◆ **Task description**:
Take the lines below between the one holding "- Boosted type" and the one holding "center; margin-bottom: 16px;", inclusive, and copy them exactly. Add nothing.

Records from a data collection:
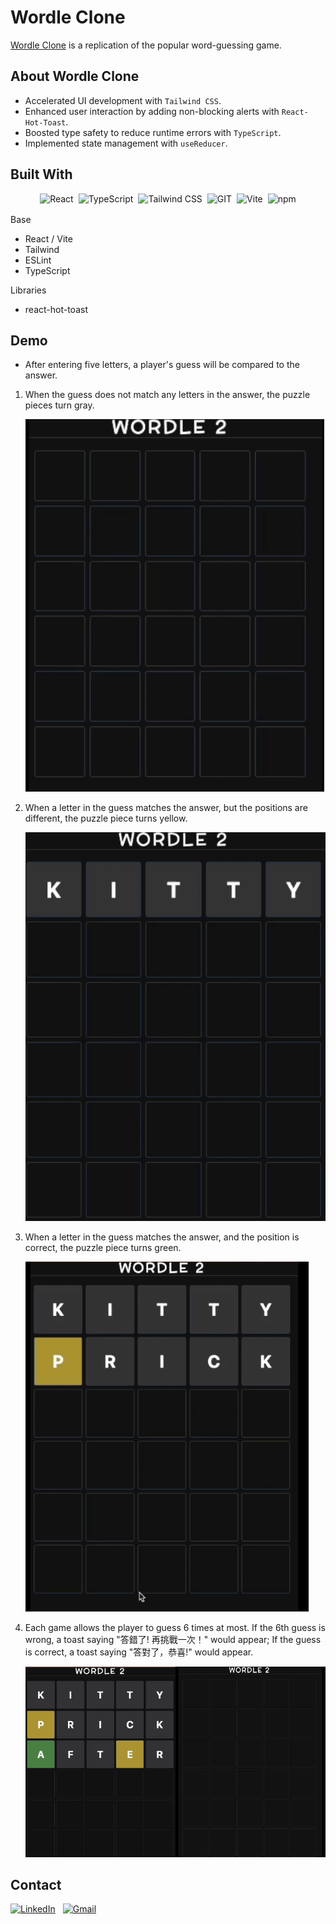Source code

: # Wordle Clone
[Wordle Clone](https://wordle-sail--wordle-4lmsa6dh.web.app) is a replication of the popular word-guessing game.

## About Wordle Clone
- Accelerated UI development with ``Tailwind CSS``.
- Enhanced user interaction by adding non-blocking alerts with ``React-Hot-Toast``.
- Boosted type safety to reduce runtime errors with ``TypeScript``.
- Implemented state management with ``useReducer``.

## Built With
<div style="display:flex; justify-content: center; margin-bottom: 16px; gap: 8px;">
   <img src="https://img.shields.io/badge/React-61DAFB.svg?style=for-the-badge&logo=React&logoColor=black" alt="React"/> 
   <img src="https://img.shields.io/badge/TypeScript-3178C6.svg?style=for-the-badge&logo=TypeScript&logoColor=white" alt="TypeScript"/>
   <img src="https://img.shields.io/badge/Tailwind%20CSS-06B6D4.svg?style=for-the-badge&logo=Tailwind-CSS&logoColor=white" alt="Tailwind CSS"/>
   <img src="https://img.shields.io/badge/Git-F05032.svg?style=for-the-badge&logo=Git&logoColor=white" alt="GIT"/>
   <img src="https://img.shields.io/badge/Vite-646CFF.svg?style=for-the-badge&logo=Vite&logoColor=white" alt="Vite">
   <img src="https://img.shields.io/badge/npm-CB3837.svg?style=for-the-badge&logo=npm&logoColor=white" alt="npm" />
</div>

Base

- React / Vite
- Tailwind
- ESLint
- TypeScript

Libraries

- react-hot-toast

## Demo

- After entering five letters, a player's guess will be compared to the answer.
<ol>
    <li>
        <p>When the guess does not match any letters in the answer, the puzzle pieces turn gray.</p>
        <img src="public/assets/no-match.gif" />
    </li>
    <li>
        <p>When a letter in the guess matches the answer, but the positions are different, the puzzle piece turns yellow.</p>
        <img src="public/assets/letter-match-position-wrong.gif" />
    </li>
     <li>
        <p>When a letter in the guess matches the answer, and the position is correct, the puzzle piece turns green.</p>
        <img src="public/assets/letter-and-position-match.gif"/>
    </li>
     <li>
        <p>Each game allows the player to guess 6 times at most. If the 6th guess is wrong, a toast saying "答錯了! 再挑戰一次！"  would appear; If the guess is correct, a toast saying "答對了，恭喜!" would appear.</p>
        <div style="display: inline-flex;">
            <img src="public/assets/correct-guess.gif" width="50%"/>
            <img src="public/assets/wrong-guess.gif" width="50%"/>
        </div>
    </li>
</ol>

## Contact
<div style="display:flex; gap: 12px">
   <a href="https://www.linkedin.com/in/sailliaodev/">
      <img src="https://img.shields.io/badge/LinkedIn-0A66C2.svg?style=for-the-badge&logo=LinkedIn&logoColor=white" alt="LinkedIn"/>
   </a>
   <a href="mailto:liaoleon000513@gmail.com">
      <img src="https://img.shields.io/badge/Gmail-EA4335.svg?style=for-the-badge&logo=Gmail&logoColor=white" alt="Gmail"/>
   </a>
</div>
==
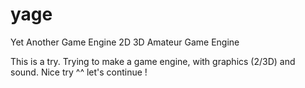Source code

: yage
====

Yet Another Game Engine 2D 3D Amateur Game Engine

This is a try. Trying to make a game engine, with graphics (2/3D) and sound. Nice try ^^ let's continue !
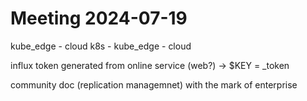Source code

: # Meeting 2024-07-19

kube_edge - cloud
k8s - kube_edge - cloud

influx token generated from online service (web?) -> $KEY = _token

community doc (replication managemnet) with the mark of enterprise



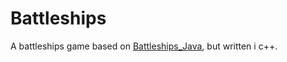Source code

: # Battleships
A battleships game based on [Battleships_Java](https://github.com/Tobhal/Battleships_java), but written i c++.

◆ **Result for this exercise**:
- Boosted type safety to reduce runtime errors with ``TypeScript``.
- Implemented state management with ``useReducer``.

## Built With
<div style="display:flex; justify-content: center; margin-bottom: 16px; gap: 8px;">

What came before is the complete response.